The Chesapeake Bay is polluted from many different factors.  Alarmingly, the Amish contribute an extremely high level of fertilizer as runoff to the Chesapeake Bay.  The Amish community own 5,000 of the farms in Lancaster County, PA.  The manure and fertilizer from their farms run off into local streams, which eventually run into the Chesapeake Bay.  Such runoff can lead to Dead Zones in the bay, which can be a fishermans worst nightmare. 
"They are very resistant to government interference, and they object to government subsidies," Donald Kraybill, a professor at Elizabethtown College and studier of the Amish, said.  The Environmental Protection Agency has been trying to approach each farmer individually, suggesting different changes they could make to fix their continued damage to the Chesapeake Bay.  While some Amish decided to make improvements on thier manure and fertilzer damage, many felt insulted by the EPA's interference.  The Amish Community rejection of any kind of government influence or regulations could lead to further destruction of the Chesapeake Bay. 
Not only are the Amish polluting the bay, they are putting themselves at risk for many health issues.  The New York Times article reported on an assessment of 24 Lancaster County farms. "Twenty-three of the farms were plain sect; 17 were found to be managing their manure inadequately. The abundance of manure was also affecting water quality.
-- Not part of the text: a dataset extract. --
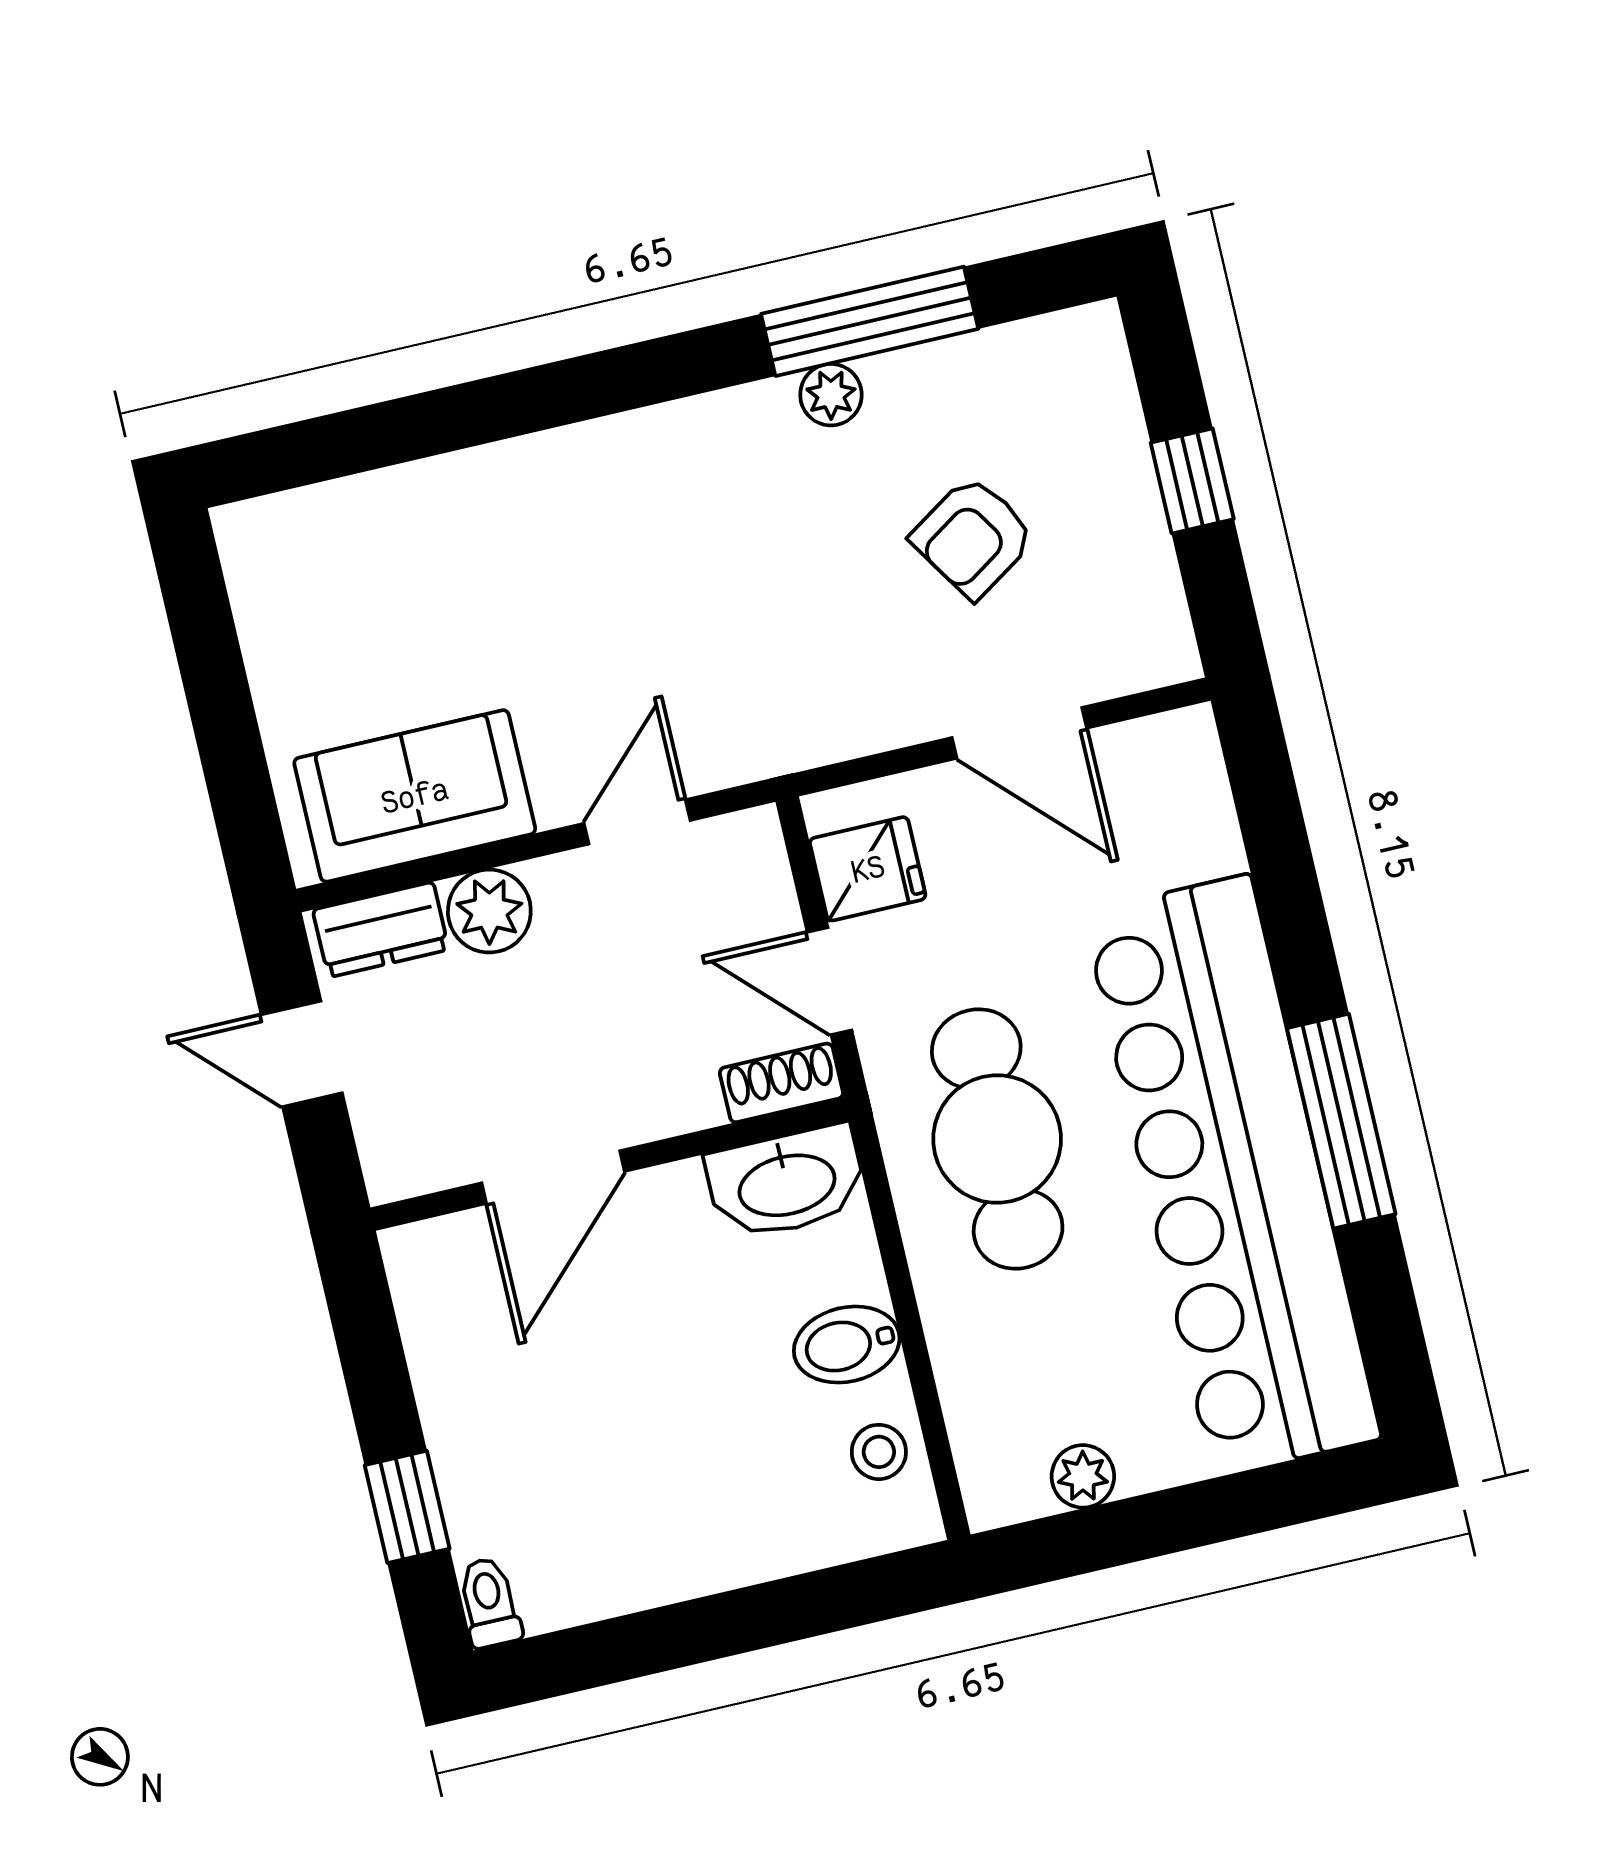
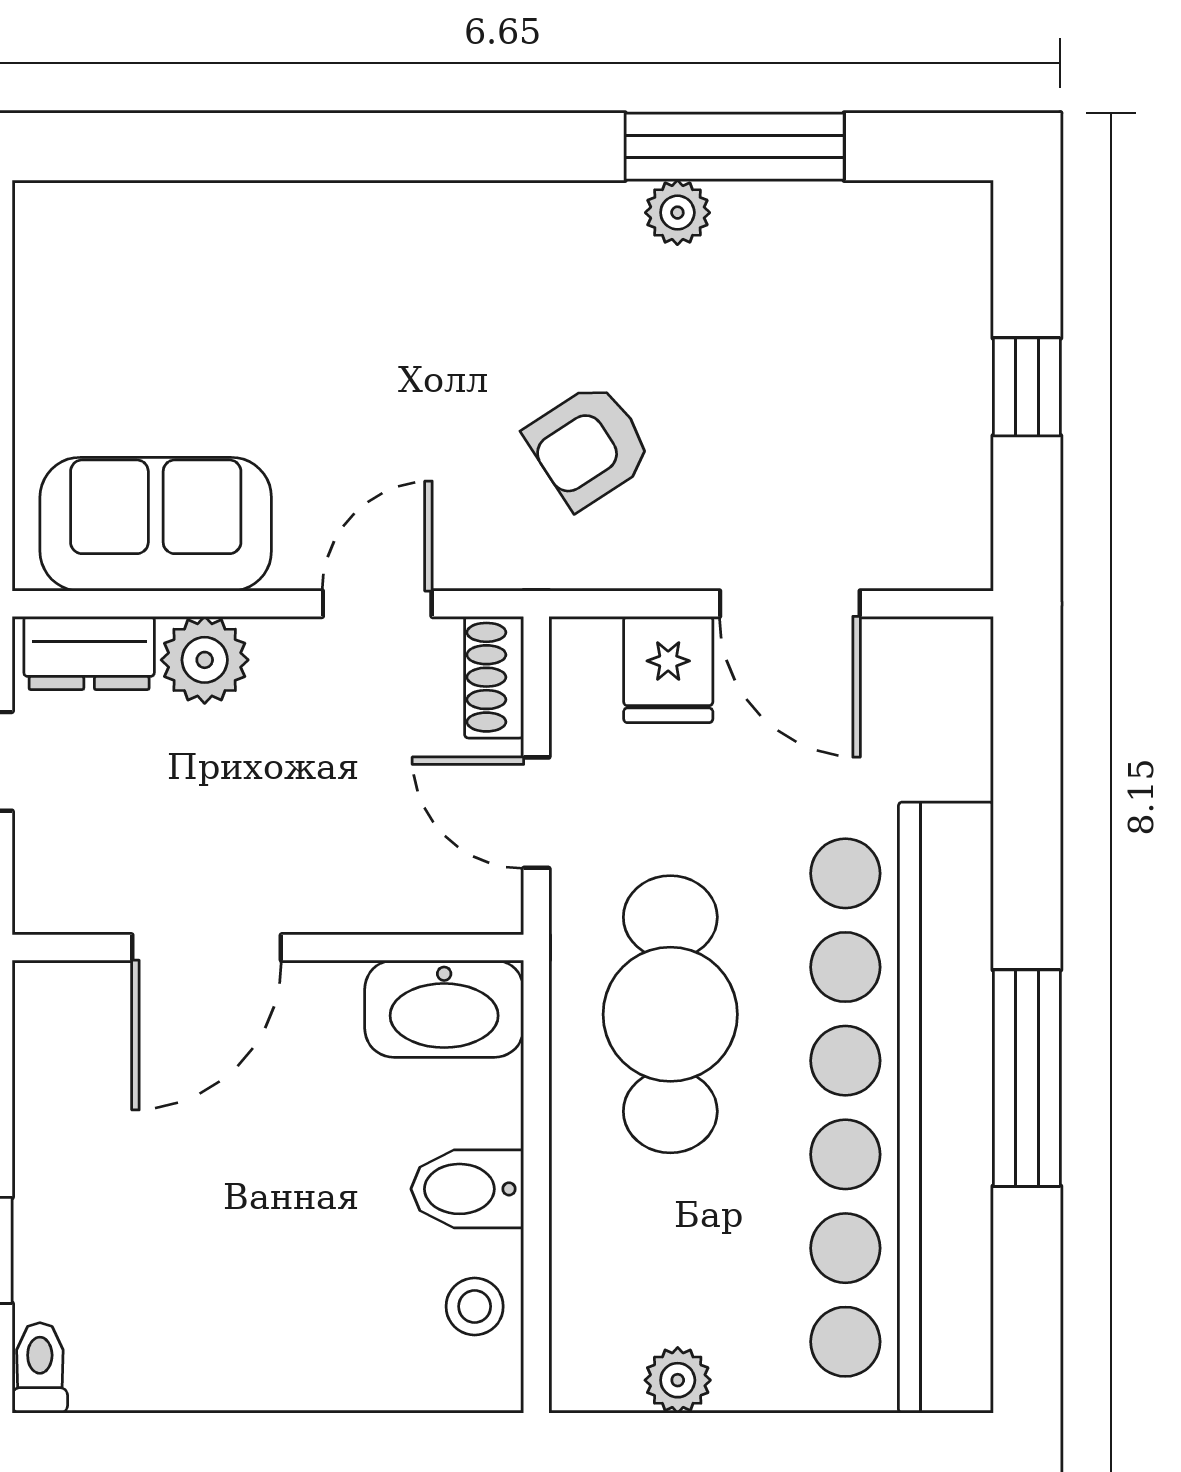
armchair: (973, 537) -> (589, 446), moved
fridge: (868, 869) -> (668, 670), moved, turned 90
shoe rack: (781, 1083) -> (494, 677), moved, turned -90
Six of the 19 wells sampled contained E. coli bacteria, and 16 had nitrate levels exceeding those allowed by the E.P.A.”  While the Amish may think that they are living sustainably, they are seriously contributing the destruction of the bay and risking their health in the process.

Tuesday, September 7, 2010

Amish Puppy Mills

It may come as a shock to many Americans that the Amish community, known to have a good moral christian lifestyle, own 20% of puppy mills.  If you are unfamiliar with the atrocities of puppy mills, here is a brief description.   Last year, over 5 million dogs were killed in puppy mills, that’s over 11,000 dead dogs everyday.  Dogs in puppy mills are kept in horrible conditions.  The dogs used for breeding are kept in cages for their entire lives.  The cages are stacked up to 10 cages high, leaving the dogs in the bottom cages with a 90 percent chance of getting an eye or ear infection.  Their cages are made of wire, which their feet can sometimes slide through, making their feet sore and swollen.  If dogs are rescued, they are unable to walk due to being confined in such a small space so many years.  When the dogs are no longer able to reproduce or simply aren't sold as puppies, they are mass murdered by being drowned, shot, or even put into woodchippers.  Dogs in these puppy mills are routinely "debarked" by shoving a steel pipe down their throats.  The Amish consider the dogs in their puppy mills livestock, which allows them to commit these atrocities without any law imposing against them.  Nevertheless, outsiders are rarely allowed into these puppy mills.
It was once reported that in an amish-owned puppy mill in Berks County, PA a man named Elmer Zimmerman shot and killed 80 dogs after being told they needed to be checked by a veterinarian.  As if that information isn't disturbing enough, a local animal rescue stated that out of the 80 dogs killed, at least 70 of them could have been place in homes.  Although in Pennsylvania it is legal to shot ones property, its inhumane for these kinds of tragedies to take place.
You may be asking yourself how can the Amish behave so completely heartless while they are known for being such a peaceful non-harming community?  It is possible that since the Amish discipline their children so harshly, they are often abused.  This overly strict and abusive discipline results in continued abuse that is projected onto animals.  Questioning any sort of authority is not accepted in Amish society, which allows the puppy mill owners to have complete community support. 
The Amish have created a deception to Americans that they are a peaceful, loving community, living in one with nature and its surroundings, while in reality they deceive the average american routinely with their secret abuse.